Fact sheet on MA laws on voter intimidation
https://www.law.georgetown.edu/icap/wp-content/uploads/sites/32/2020/09/Massachusetts.pdf
Just in case. Georgetown Law’s ICAP has a voter intimidation fact sheet for each state if you want to pass this information on to out of state friends and colleagues.
Forewarned is forearmed
Please share widely!
Christopher says
I don’t know if we are unique, but I believe MA is in the minority in requiring a police officer at each precinct. They should be the only armed people anywhere near a poll.
SomervilleTom says
I’m not at all sure that the new Supreme Court will preserve Heller.
None of the statements of Ms. Barrett suggest that she has any respect at all for prior decisions.
Christopher says
I really wish people would more aggressively throw originalism back at those who advocate that theory relative to the 2nd amendment. There is overwhelming evidence that the drafters knew what they were doing when they premised the right to keep and bear arms on the existence of a well-regulated militia.
SomervilleTom says
The eagerness of the right wing to build an entire ideology upon originalism is strikingly similar to the eagerness of the same people (by and large) to structure their lives around literal fundamentalism.
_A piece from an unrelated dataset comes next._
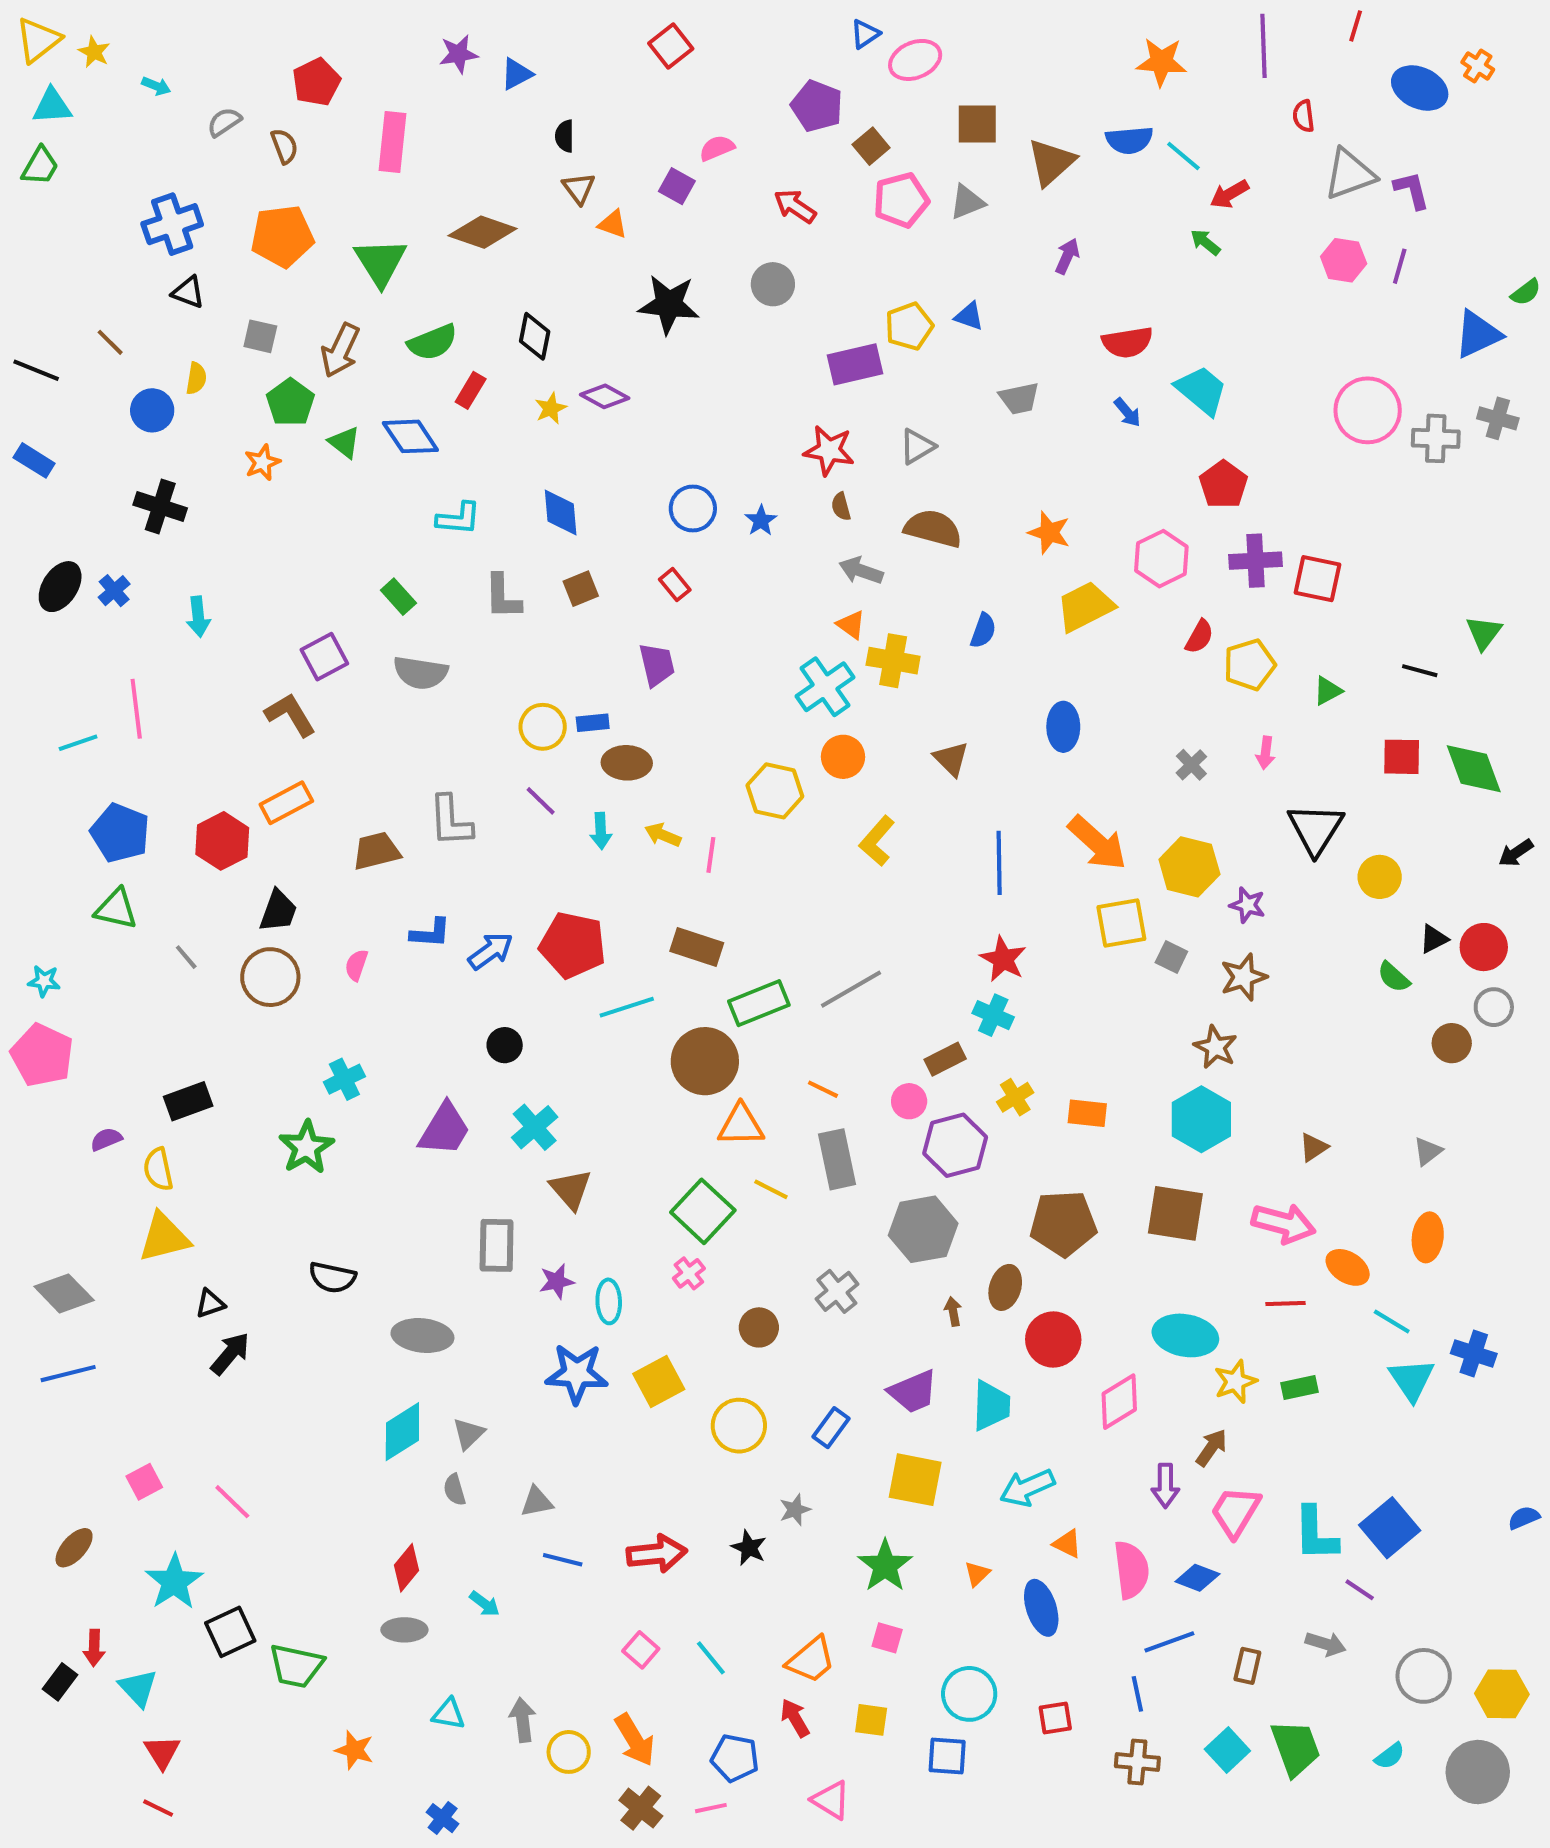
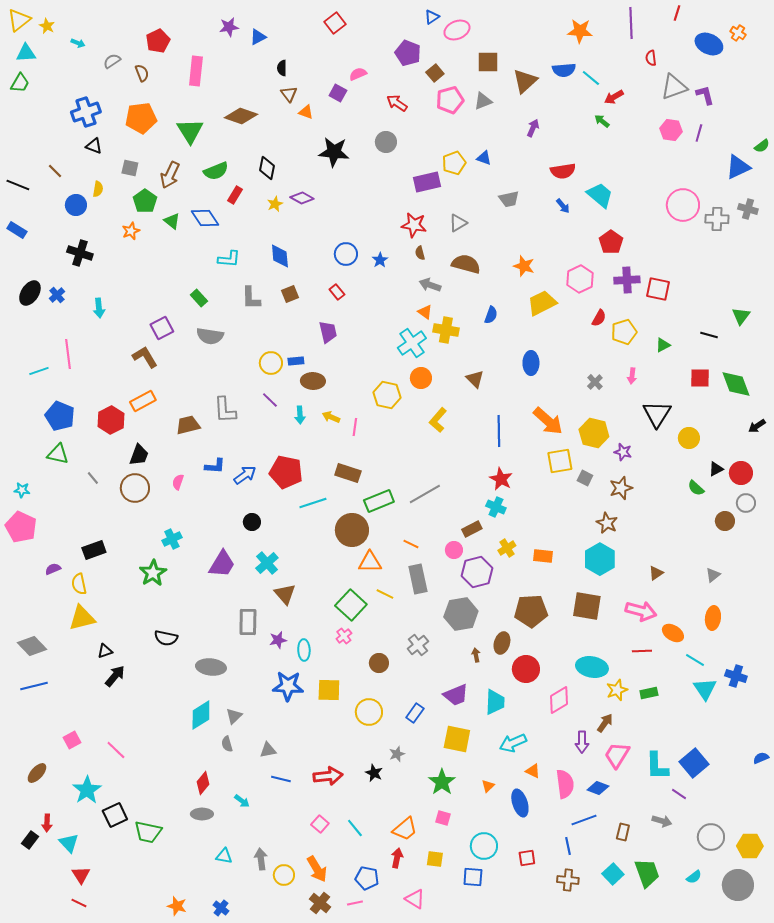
yellow square: (659, 1382) -> (329, 690), turned 30
red arrow: (795, 1718) -> (397, 858), turned 42
orange star: (354, 1750) -> (177, 906), moved

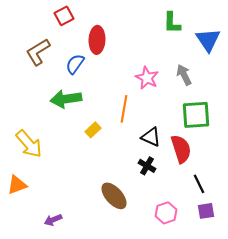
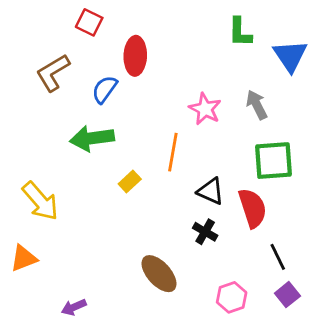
red square: (64, 16) -> (89, 22), turned -36
purple square: (206, 211) -> (287, 295), turned -30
I’ve enjoyed several humorous exchanges with passionate fundamentalists after I first have them explain all about the literal “inerrancy” of the Bible (God guiding the hands of the writers and all that) — and then have them explain why the “King James” version is the gold standard. I then ask them how they decide WHICH KJV is the actual “Word of God”. It gets fun when they learn that there are several (most evangelical Protestants don’t know).
Countless tacky Sunday morning sermons have been based on the gross mistranslation of the original text of Matthew 19:24 (“…it is easier for a camel to go through the eye of a needle than for someone who is rich to enter the kingdom of God.”). For those who may be unfamiliar with this chestnut, in Aramaic and Koine Greek (the two original languages of this text) the words for “camel” and “rope” are either the same (“gml” in Aramaic — no vowels), or homonyms (“Kamelon” vs “Kamilon” in Koine Greek that mean “camel” and “rope”). So the original metaphor was an attempt to pass a rope through the eye of a needle.
Similarly, the entire 2nd Amendment hysteria is a result of commas that are present in some but not all existing hand copies of the original document and lengthy exercises in legalistic grammar.
Somebody apparently forgot to tell Mr. Scalia and his followers that the bit about angels and pins was NOT an example to be emulated.
gmoke says
Reading The Folklore of Capitalism by Thurman Arnold now, a book from 1938. Arnold taught law at Yale and refers to Supreme Court decisions as a kind of literary criticism and interpretation, which shows you a little about his clear-sightedness.
Good to know that fundamentalists still believe the King James Bible was written in the original language of Jesus and the Apostles.
I’ve read that there was a pass caravans used to reach Jerusalem called the Eye of the Needle. It was so narrow that the camels had to be unloaded to travel through it. So you can add that to the just-so stories interpreting the Bible if you wish.
Christopher says
One skill I regret not having is being able to read the Bible in the original languages so I could make my own interpretive judgments. I know there are multiple English translations, but I did not realize there was more than one KJV.
Trickle up says
Re “throw originalism back” etc.: Do we have any reason to believe that “originalism” really is what its proponents claim it is?
I think they will apply it as partially and selectively as they apply anything else.
Christopher says
Sure, but I want to see them squirm.